*DATASET EXTRACT*
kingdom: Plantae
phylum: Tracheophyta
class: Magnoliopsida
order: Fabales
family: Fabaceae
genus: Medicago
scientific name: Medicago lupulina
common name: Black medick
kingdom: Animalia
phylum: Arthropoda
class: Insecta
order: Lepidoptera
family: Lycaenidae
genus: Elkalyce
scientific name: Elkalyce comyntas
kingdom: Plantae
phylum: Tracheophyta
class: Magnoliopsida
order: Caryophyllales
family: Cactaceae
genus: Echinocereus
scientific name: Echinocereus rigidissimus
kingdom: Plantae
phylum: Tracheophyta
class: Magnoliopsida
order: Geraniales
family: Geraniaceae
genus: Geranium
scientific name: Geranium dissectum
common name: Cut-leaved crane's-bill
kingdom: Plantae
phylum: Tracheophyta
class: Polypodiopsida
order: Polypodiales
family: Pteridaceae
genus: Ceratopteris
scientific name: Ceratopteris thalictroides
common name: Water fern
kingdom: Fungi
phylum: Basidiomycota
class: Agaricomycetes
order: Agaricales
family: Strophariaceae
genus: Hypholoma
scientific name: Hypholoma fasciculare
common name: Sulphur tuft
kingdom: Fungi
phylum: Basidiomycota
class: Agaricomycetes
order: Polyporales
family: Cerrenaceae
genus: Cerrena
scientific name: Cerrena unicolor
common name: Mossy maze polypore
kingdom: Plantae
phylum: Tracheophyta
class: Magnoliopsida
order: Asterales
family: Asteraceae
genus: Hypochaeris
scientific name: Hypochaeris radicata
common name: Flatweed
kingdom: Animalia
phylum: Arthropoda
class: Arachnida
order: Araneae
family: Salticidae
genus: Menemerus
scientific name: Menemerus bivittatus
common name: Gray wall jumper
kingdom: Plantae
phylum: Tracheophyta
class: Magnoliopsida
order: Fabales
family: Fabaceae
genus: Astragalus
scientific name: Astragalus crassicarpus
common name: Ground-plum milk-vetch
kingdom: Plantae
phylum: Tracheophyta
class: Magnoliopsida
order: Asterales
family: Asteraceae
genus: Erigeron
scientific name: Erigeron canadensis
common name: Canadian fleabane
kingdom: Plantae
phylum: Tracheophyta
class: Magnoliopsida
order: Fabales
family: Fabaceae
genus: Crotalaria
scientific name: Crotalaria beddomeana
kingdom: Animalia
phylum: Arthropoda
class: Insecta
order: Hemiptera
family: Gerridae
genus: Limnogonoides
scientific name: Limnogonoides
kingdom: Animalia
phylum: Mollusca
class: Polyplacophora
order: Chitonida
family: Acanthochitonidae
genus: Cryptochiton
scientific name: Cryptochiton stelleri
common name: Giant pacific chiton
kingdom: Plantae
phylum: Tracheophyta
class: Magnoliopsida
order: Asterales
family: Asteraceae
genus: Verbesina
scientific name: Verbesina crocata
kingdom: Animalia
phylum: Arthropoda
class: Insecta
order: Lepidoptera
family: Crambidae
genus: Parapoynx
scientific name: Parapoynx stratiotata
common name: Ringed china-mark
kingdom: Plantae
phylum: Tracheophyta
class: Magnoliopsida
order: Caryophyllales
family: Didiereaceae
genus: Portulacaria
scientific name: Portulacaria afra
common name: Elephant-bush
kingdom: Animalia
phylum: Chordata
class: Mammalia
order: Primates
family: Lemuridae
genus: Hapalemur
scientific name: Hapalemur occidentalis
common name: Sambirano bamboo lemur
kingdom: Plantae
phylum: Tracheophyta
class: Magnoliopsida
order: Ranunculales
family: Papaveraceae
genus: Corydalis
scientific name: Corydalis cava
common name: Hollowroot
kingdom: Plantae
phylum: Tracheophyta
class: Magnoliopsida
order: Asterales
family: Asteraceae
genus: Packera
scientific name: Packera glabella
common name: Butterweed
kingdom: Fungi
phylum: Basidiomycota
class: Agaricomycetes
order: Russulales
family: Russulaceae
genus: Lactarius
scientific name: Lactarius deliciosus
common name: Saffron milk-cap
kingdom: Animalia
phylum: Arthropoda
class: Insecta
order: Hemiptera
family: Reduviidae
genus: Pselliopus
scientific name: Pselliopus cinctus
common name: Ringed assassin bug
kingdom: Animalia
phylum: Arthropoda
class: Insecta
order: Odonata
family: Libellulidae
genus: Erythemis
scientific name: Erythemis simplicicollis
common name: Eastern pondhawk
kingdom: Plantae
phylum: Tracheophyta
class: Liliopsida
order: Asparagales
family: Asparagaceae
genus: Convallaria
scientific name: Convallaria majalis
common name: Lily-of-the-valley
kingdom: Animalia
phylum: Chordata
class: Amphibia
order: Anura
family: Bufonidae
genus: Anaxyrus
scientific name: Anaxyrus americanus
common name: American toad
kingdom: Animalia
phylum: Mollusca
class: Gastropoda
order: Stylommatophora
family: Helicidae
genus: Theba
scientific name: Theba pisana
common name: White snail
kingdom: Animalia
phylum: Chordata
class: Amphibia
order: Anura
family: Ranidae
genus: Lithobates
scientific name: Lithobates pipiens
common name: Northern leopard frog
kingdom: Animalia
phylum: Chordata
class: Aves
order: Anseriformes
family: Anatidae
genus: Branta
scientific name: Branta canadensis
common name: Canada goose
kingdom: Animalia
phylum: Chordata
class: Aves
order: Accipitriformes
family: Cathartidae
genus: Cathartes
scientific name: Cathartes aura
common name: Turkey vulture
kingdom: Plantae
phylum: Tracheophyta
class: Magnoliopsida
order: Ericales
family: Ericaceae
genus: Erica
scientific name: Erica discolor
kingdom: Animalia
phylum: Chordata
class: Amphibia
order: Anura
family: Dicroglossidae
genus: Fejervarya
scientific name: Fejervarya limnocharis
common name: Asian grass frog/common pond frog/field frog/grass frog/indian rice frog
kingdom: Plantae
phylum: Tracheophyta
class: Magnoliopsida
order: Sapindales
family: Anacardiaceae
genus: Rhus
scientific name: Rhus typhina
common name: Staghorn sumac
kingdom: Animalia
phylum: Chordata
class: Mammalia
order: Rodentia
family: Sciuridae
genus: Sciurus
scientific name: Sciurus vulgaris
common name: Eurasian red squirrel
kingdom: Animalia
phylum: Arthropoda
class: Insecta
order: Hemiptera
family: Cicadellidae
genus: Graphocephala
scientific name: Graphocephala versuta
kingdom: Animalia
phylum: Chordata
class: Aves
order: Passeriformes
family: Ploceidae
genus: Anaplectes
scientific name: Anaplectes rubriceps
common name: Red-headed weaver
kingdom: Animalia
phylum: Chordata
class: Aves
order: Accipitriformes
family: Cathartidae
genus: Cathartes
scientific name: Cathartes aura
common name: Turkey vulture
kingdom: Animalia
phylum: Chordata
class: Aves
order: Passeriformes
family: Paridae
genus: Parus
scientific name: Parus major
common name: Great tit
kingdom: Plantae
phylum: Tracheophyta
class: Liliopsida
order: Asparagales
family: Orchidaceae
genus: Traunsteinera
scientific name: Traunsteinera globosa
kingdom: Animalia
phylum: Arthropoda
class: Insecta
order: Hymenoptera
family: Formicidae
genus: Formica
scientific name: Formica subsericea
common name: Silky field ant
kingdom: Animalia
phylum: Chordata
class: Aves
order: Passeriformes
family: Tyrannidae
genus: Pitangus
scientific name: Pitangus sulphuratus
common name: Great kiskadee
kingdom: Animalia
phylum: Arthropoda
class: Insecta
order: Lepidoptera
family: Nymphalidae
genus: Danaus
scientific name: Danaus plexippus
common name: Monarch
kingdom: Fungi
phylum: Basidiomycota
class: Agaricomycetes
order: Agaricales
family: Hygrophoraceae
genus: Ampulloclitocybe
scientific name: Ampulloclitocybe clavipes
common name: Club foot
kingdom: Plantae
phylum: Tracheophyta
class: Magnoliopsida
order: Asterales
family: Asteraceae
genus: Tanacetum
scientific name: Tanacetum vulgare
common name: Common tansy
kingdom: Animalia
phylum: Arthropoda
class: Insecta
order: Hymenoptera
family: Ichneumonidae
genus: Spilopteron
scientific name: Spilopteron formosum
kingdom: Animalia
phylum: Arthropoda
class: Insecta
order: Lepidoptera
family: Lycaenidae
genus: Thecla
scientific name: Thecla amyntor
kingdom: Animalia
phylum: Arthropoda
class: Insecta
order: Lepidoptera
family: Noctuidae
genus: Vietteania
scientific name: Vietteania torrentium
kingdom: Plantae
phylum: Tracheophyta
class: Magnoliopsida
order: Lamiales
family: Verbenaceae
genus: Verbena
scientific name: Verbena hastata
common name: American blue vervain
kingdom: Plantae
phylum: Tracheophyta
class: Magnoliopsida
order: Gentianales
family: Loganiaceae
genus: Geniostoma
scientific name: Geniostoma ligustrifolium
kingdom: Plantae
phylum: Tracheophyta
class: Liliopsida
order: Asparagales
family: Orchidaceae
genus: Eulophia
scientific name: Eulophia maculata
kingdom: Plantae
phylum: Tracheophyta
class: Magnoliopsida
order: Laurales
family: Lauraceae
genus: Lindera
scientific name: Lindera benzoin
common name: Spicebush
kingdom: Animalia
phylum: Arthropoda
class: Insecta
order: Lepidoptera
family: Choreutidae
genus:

*WHAT TO DO*
Reproduce the stretch of data above from its first line through the line containing "common name: Cut-leaved crane's-bill", word for word.

*REPLY*
kingdom: Plantae
phylum: Tracheophyta
class: Magnoliopsida
order: Fabales
family: Fabaceae
genus: Medicago
scientific name: Medicago lupulina
common name: Black medick
kingdom: Animalia
phylum: Arthropoda
class: Insecta
order: Lepidoptera
family: Lycaenidae
genus: Elkalyce
scientific name: Elkalyce comyntas
kingdom: Plantae
phylum: Tracheophyta
class: Magnoliopsida
order: Caryophyllales
family: Cactaceae
genus: Echinocereus
scientific name: Echinocereus rigidissimus
kingdom: Plantae
phylum: Tracheophyta
class: Magnoliopsida
order: Geraniales
family: Geraniaceae
genus: Geranium
scientific name: Geranium dissectum
common name: Cut-leaved crane's-bill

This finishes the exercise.